Outra dor de coração foi a do surfista, primeiro campeão mundial de surf e vice-campeão em 2019, Gabriel Medina que voou alto e não medalhou. Nós brasileiros, tão sedentos e carentes de notícias boas que nos devolva a saúde, não suportamos as notas dadas ao japonês na semifinal. Pareceram, aos nossos olhos leigos e torcedores, notas polêmicas como as que o brasileiro já enfrentou algumas vezes nos mundiais. Mas outra dor estava por vir… Na luta pelo bronze, o australiano tirou a medalha de nossa mão, numa outra nota polêmica seis… faltaram 20 centésimos… Um outro aéreo de Medina não sensibilizou os juízes. Fiquei esperando uma entrevista revoltada ou sentida com choro. Mas o bicampeão mundial Medina só lamentou e disse que estava amarradão, ou seja, feliz por ter feito o melhor. E guardou energia para, depois, parabenizar o outro brasileiro, Ítalo Ferreira, atual campeão mundial e o dono do primeiro ouro olímpico da histórico. Para nós torcedores, Ítalo, o garoto de Baía Formosa, no Rio Grande do Norte, vingou Medina, conquistou o lugar mais alto do pódio, e nos deu a graça de ouvir o hino brasileiro pela primeira vez em Tóquio. Com toda a alegria do ouro brilhante na terra do sol nascente, já ao sol poente beijando o mar, o campeão lembrou de toda a caminhada e chorou lembrando da avó que não está mais na Terra para curtir o momento especial e deu o seu característico mortal para sacramentar a conquista.
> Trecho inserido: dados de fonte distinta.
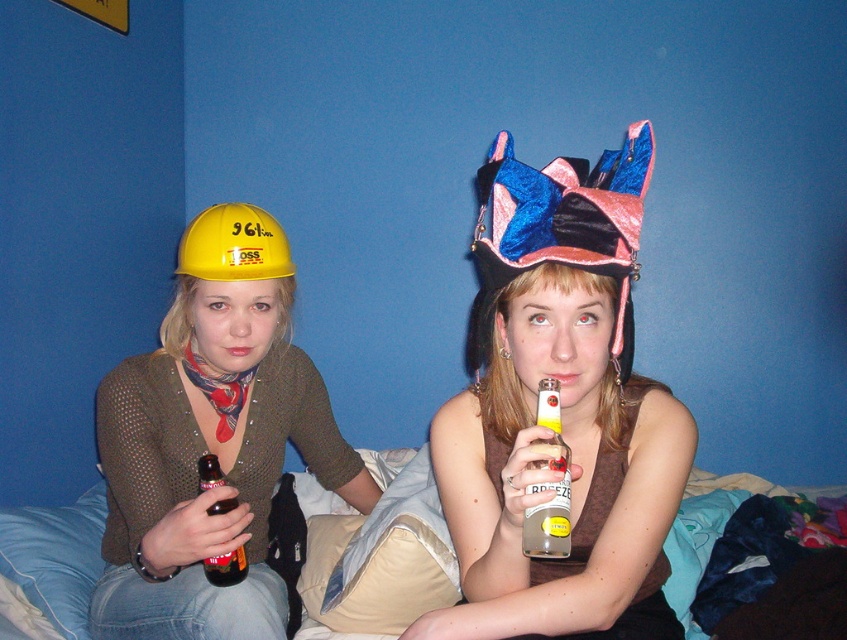
Between shiny blue fabric hat at center and clear glass bottle at center, which one appears on the left side from the viewer's perspective?

clear glass bottle at center is more to the left.

Is shiny blue fabric hat at center shorter than clear glass bottle at center?

No, shiny blue fabric hat at center is not shorter than clear glass bottle at center.

The width and height of the screenshot is (847, 640). Identify the location of shiny blue fabric hat at center. (560, 410).

Does point (562, 202) lie behind point (244, 572)?

No, (562, 202) is closer to viewer.

This screenshot has width=847, height=640. Describe the element at coordinates (558, 228) in the screenshot. I see `velvet pink and blue hat at center` at that location.

Find the location of `velvet pink and blue hat at center`. velvet pink and blue hat at center is located at coordinates (558, 228).

Can you confirm if shiny blue fabric hat at center is thinner than brown glass bottle at center?

Incorrect, shiny blue fabric hat at center's width is not less than brown glass bottle at center's.

Does shiny blue fabric hat at center have a larger size compared to brown glass bottle at center?

Correct, shiny blue fabric hat at center is larger in size than brown glass bottle at center.

Is point (605, 240) closer to camera compared to point (209, 474)?

Yes, it is.

Find the location of a particular element. shiny blue fabric hat at center is located at coordinates (560, 410).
Herói dourado.
São homens, são mulheres, são atletas… Para nós, torcedores, heróis que nos despertam, nos trazem à realidade quando apresentam emoções humanas à for da pele.
E nesta primeira semana de Jogos Olímpicos, a notícia que calou o mundo e a torcida também nasce com a dor e a coragem de Simone Biles que se expôs e respeitou sua própria dor e manifestou o comprometimento de sua saúde mental e surpreendeu a todo o mundo do esporte com a desistência de participar das finais, porém mais ainda com a coragem de ser humana e colocar a vida acima dos sonhos pessoais, profissionais e até de uma nação ou de um mundo inteiro. Heroína que mesclou fragilidade e coragem para enfrentar toda a repercussão.
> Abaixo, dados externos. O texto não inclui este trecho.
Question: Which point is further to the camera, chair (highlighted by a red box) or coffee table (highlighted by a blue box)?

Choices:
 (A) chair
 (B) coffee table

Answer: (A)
Passando a madrugada, todos profissionais ligados nos Jogos, atletas, técnicos, diretores, jornalistas e torcedores trocamos a noite pelo dia, sofremos com e pelo esporte. Nenhuma emoção nossa é comparável às dos atletas. Eles e elas são meninos, meninas, homens e mulheres, todos têm corpo e alma de atleta, sangue e lágrimas de uma gente sujeita a dores para inspirar a todos que exercitar-se é saúde. O alto rendimento não é assim, muitas vezes é sinônimo de dor, dor e dor. Atletas emocionam a gente brasileira do outro lado do mundo, inspiração total para grande parte da nação que luta todos os dias e enfrenta problemas e a ainda sofre com a pandemia. Obrigado, atletas! Obrigado, heróis e heroínas! Somos todos iguais, mas a luta de vocês nos inspira a viver.